**Texte à lire**.
—————

La Suissesse se trouve alors « une place » — on dirait aujourd’hui un poste d’employée de maison. Elle devient femme de chambre à Valeyres-sous-Rances, dans le canton de Vaud, chez les Barbey, une famille aristocratique à l’immense manoir et aux manières anciennes. Si Madame est « gentille et pleine de sollicitude », Madeleine ajoute : « on n’était pas considérées comme des humains à part entière ». Le ménage se fait à genoux, toute la journée. Les congés sont de quatre heures par semaine plus un dimanche par mois. Interdiction d’aller et venir à sa guise, même en congés. Messe obligatoire. Le travail est servile, il épuise les corps et souligne la fragmentation du corps social.
A la mort de son père, Madeleine quitte les Barbey pour les Weibel, à Genève, afin de se rapprocher de ses frères qu’elle doit soutenir financièrement. L’expérience est toute autre — une différence que Madeleine attribue au caractère bourgeois de ses maîtres·ses. Dans sa nouvelle maison, Madame et Monsieur se désintéressent complètement des conditions de travail du personnel de maison ; d’ailleurs on ne la salue pas : elle fait partie des meubles. Elle n’a plus le droit aux journaux, seul lien avec l’extérieur et avec le foisonnement politique de la Suisse des années 30. Mais elle y rencontre Marie, la cuisinière, une femme « marginale, insoumise » : « un modèle » qui l’introduit au socialisme et dont Madeleine épousera le neveu.

—————

**Données d'entrée**.

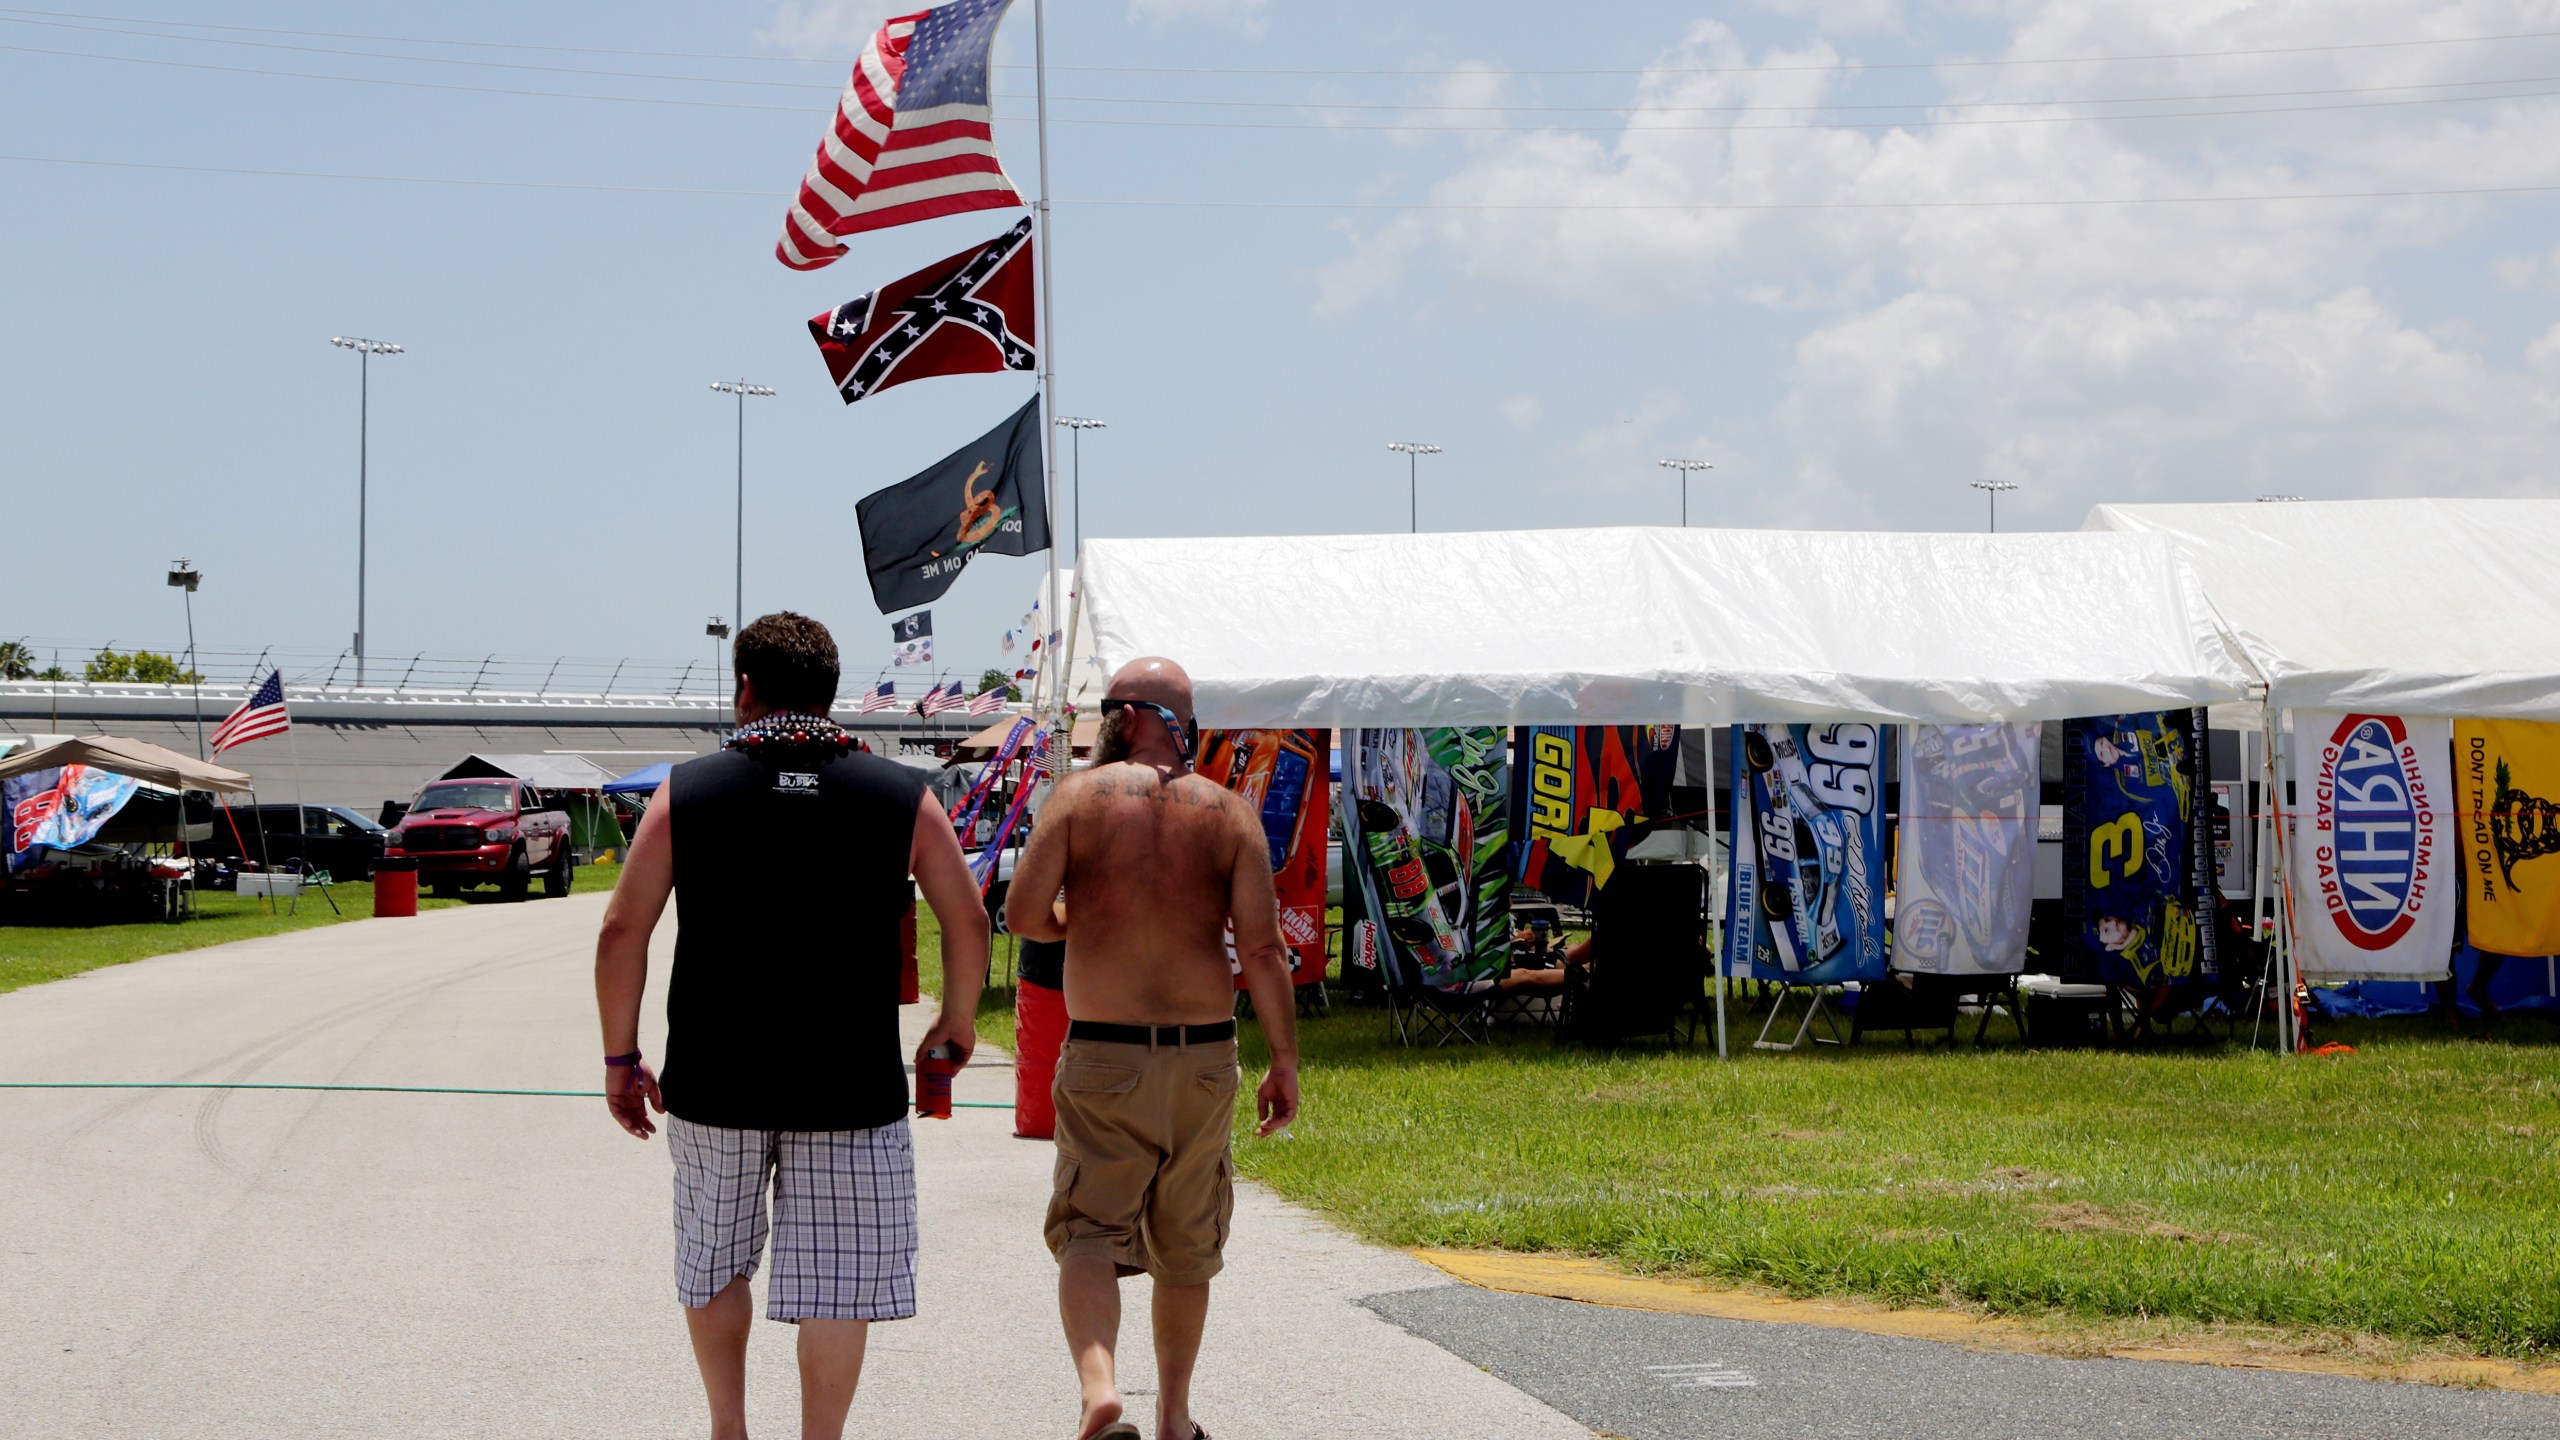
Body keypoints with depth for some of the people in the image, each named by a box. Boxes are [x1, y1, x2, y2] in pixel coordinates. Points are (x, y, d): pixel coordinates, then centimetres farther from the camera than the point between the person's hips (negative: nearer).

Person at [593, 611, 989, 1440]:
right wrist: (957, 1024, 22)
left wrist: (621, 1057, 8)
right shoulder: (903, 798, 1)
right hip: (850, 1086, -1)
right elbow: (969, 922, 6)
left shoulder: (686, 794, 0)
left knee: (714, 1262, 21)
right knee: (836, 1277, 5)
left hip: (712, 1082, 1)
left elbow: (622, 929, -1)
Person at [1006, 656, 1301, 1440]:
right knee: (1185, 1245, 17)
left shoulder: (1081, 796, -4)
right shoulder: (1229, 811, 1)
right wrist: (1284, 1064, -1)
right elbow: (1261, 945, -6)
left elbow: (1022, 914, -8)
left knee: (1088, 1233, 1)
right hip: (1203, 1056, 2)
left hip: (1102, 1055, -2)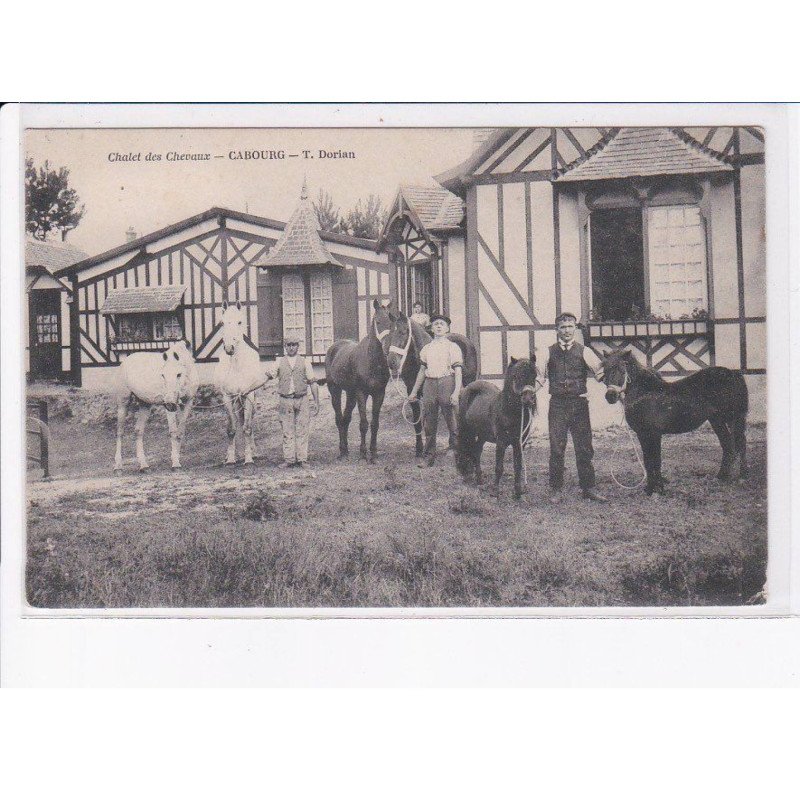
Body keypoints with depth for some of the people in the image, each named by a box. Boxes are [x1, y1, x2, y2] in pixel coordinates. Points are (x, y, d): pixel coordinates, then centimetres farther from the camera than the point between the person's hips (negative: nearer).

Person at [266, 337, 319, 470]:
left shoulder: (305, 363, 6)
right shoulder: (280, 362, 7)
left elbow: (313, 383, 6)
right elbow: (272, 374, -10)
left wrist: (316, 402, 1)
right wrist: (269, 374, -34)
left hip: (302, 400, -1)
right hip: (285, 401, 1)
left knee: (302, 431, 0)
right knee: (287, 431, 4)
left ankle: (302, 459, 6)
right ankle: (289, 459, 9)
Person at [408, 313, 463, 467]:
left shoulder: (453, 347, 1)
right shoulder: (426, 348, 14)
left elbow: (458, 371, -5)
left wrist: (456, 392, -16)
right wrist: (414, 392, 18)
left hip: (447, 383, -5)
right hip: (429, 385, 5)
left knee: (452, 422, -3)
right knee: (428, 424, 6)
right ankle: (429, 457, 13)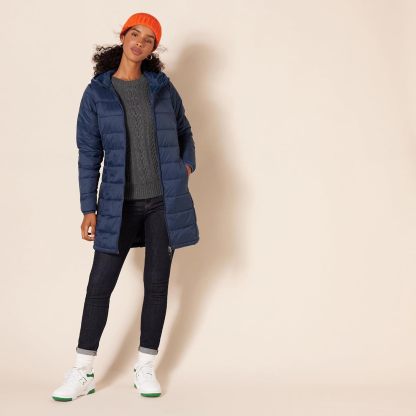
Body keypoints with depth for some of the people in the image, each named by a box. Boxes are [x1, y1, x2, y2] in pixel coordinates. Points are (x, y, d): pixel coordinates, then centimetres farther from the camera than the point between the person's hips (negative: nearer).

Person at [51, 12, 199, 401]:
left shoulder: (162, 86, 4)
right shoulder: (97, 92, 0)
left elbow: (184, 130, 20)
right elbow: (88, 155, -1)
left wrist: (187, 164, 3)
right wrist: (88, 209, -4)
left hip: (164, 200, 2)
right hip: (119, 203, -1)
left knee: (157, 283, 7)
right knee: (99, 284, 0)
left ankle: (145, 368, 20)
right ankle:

—————

**Votre tâche**. Reproduisez le passage du texte sur Madeleine qui commence aux mots « A la mort de » et s'arrête après « épousera le neveu. ».

**Résultat attendu**.
A la mort de son père, Madeleine quitte les Barbey pour les Weibel, à Genève, afin de se rapprocher de ses frères qu’elle doit soutenir financièrement. L’expérience est toute autre — une différence que Madeleine attribue au caractère bourgeois de ses maîtres·ses. Dans sa nouvelle maison, Madame et Monsieur se désintéressent complètement des conditions de travail du personnel de maison ; d’ailleurs on ne la salue pas : elle fait partie des meubles. Elle n’a plus le droit aux journaux, seul lien avec l’extérieur et avec le foisonnement politique de la Suisse des années 30. Mais elle y rencontre Marie, la cuisinière, une femme « marginale, insoumise » : « un modèle » qui l’introduit au socialisme et dont Madeleine épousera le neveu.